This weekend's two debates in New Hampshire could go a long way to determine whether Mitt Romney will have a short or long path to the nomination.
The debates Saturday in Manchester and Sunday in Concord present Romney with the highest of stakes, and if I were him, I would see it as a great opportunity. Most people correctly assume Romney will be focus of the debate and that Gingrich, in particular, with Santorum not far behind, will savage Romney's various variations from conservative norms. New Hampshire is probably Gingrich's last real stand and Santorum is looking to consolidate his position as the conservative alternative. This makes them dangerous. It will be interesting to see whether they both gang up on Romney, or wait to see if the other will do the dirty work. Meanwhile, Ron Paul will play to his base, and Jon Huntsman could find himself a spectator — although he bears watching because his whole campaign rides on his performance.
So what should Romney say when he finds himself facing the firing squad? I would suggest something like this:
Most Americans watching tonight are trying to decide, not which of us is perfect by some political scorecard, but who can restore America to greatness. We've lost so much in such a short time, and this election is our chance to do better for our country. The question shouldn't be who among us has fallen short or one time or another in their life or career. Because we all have — and we can spend our time finding those votes, or those consulting contracts, or those compromises.

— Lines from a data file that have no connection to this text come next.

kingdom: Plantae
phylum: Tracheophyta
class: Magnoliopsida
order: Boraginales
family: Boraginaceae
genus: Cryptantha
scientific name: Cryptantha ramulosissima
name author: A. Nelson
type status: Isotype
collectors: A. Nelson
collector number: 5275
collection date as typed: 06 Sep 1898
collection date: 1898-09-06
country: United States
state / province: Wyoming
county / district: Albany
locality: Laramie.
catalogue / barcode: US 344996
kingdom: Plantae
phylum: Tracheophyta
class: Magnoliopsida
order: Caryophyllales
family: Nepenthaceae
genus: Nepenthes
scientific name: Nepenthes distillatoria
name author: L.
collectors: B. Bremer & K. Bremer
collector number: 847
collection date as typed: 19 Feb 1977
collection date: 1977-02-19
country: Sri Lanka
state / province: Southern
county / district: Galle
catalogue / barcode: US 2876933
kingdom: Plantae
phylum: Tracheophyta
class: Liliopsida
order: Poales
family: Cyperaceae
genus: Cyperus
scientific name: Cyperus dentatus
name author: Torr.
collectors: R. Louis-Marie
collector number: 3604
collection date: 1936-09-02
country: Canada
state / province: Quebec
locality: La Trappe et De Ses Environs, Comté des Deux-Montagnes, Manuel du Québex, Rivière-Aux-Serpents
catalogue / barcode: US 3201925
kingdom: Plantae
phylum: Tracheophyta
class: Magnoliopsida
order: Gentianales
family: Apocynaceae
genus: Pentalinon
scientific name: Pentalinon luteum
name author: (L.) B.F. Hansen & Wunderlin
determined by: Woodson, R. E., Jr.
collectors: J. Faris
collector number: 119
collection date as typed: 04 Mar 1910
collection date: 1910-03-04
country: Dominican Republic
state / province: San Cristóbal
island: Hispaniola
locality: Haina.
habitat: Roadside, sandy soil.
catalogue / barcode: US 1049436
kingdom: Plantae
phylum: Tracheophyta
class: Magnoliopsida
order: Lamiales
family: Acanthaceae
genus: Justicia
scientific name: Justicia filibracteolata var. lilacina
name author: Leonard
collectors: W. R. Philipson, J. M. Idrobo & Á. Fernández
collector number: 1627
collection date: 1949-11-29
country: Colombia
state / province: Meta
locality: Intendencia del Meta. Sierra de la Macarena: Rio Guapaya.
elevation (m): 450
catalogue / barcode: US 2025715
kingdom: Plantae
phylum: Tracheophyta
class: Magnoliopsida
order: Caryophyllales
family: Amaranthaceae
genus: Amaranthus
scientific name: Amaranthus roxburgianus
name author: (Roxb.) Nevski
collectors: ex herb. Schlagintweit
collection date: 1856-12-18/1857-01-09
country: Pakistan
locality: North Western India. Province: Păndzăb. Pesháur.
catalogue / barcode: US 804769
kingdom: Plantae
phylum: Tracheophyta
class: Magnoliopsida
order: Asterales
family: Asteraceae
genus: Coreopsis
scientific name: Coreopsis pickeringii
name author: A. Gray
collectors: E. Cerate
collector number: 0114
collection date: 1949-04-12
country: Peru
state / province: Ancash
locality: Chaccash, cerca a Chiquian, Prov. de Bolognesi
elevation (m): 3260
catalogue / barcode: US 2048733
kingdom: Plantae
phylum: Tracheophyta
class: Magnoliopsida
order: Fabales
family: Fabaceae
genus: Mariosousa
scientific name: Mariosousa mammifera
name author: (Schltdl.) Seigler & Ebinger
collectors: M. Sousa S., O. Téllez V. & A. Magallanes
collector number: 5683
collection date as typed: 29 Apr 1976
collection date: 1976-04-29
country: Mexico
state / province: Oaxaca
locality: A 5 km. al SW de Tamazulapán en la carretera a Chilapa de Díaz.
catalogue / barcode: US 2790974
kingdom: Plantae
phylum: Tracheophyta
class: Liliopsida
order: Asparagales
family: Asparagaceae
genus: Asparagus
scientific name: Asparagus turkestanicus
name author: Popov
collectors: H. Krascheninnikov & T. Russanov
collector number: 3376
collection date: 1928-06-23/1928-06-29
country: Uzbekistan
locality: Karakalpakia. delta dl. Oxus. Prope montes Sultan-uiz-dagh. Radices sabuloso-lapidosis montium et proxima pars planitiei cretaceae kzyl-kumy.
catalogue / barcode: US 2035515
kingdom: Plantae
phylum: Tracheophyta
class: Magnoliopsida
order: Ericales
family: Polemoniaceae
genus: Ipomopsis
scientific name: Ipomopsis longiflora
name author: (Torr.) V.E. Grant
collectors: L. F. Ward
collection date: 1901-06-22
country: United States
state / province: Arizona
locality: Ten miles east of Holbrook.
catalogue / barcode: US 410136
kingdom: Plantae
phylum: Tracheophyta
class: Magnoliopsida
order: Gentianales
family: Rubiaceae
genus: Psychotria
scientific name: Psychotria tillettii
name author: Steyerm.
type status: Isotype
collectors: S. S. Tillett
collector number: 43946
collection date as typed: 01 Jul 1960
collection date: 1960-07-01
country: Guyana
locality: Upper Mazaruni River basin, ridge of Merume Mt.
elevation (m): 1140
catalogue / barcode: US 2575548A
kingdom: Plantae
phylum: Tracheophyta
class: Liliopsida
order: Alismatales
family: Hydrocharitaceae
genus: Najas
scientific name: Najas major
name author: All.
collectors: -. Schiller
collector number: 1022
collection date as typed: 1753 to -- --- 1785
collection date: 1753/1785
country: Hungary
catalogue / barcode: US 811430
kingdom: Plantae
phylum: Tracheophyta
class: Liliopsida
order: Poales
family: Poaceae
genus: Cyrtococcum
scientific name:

But it misses the much larger and more urgent point. All of us love this country and all of us have great integrity. The real measure of our nominee must be who has the conviction and experience to liberate our economy from the shackles of government and get us growing again. If we do that, we will restore and protect the fundamental values of our country that this president has trampled on: life, liberty and the pursuit of happiness.
Romney's opportunity this weekend is to lift the debate and define the Republican contest on his terms. If he falters, he is in for a long and expensive few months. If he succeeds, he could continue to clear the field.